* _Required action_: Check every line of the entries below for "Byte", and copy the lines that have it.

[Modification records]
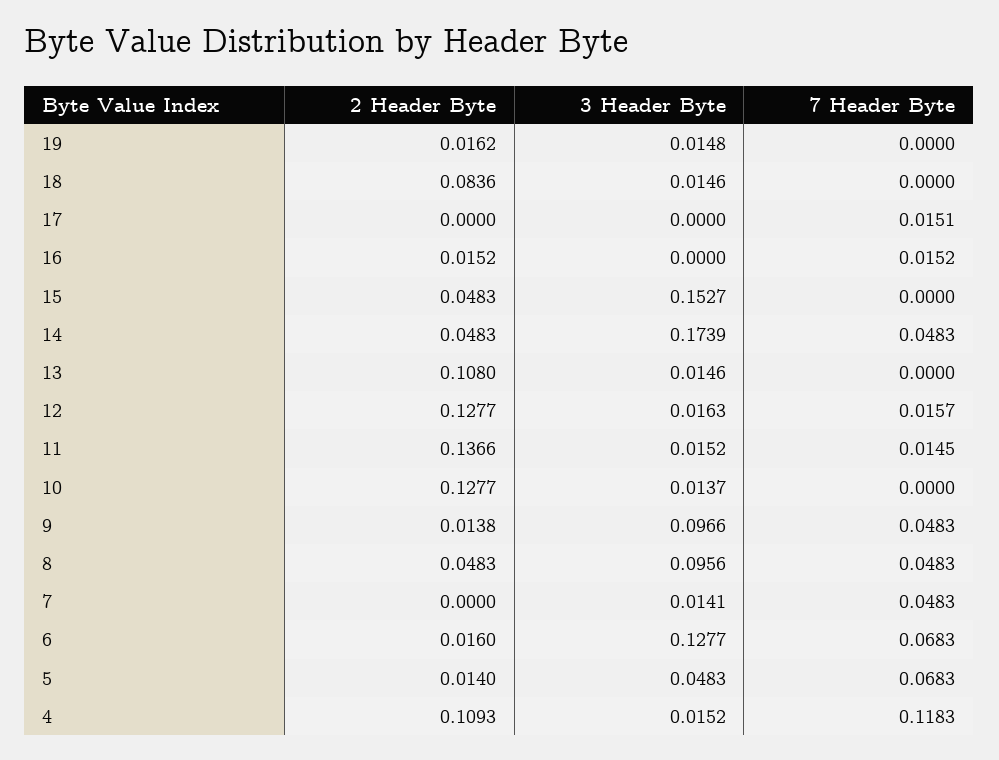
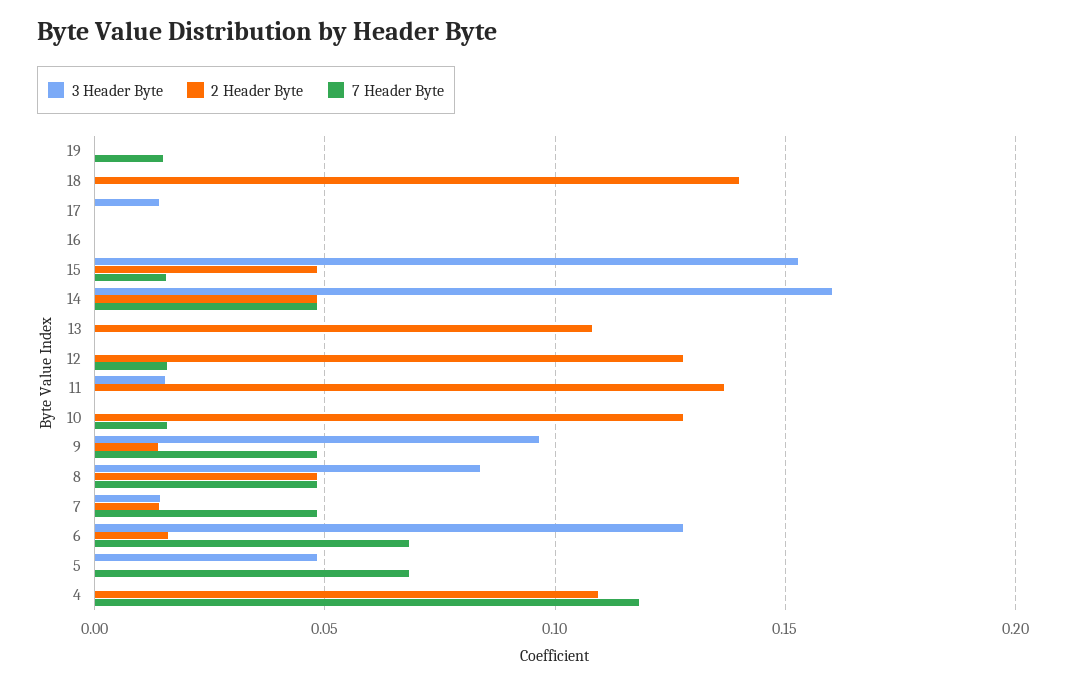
  {
    "2 Header Byte": {
-     "19": 0.0162,
+     "19": 0,
-     "18": 0.0836,
+     "18": 0.14,
      "17": 0,
-     "16": 0.0152,
+     "16": 0,
      "15": 0.0483,
      "14": 0.0483,
      "13": 0.108,
      "12": 0.1277,
      "11": 0.1366,
      "10": 0.1277,
      "9": 0.0138,
      "8": 0.0483,
-     "7": 0,
+     "7": 0.015,
      "6": 0.016,
-     "5": 0.014,
+     "5": 0,
      "4": 0.1093
    },
    "3 Header Byte": {
-     "19": 0.0148,
+     "19": 0,
-     "18": 0.0146,
+     "18": 0,
-     "17": 0,
+     "17": 0.015,
      "16": 0,
      "15": 0.1527,
-     "14": 0.1739,
+     "14": 0.16,
-     "13": 0.0146,
+     "13": 0,
-     "12": 0.0163,
+     "12": 0,
      "11": 0.0152,
-     "10": 0.0137,
+     "10": 0,
      "9": 0.0966,
-     "8": 0.0956,
+     "8": 0.085,
      "7": 0.0141,
      "6": 0.1277,
      "5": 0.0483,
-     "4": 0.0152
+     "4": 0
    },
    "7 Header Byte": {
-     "19": 0,
+     "19": 0.015,
      "18": 0,
-     "17": 0.0151,
+     "17": 0,
-     "16": 0.0152,
+     "16": 0,
-     "15": 0,
+     "15": 0.015,
      "14": 0.0483,
      "13": 0,
      "12": 0.0157,
-     "11": 0.0145,
+     "11": 0,
-     "10": 0,
+     "10": 0.015,
      "9": 0.0483,
      "8": 0.0483,
      "7": 0.0483,
      "6": 0.0683,
      "5": 0.0683,
      "4": 0.1183
    }
  }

* _Exercise output_:
    "2 Header Byte": {
    "3 Header Byte": {
    "7 Header Byte": {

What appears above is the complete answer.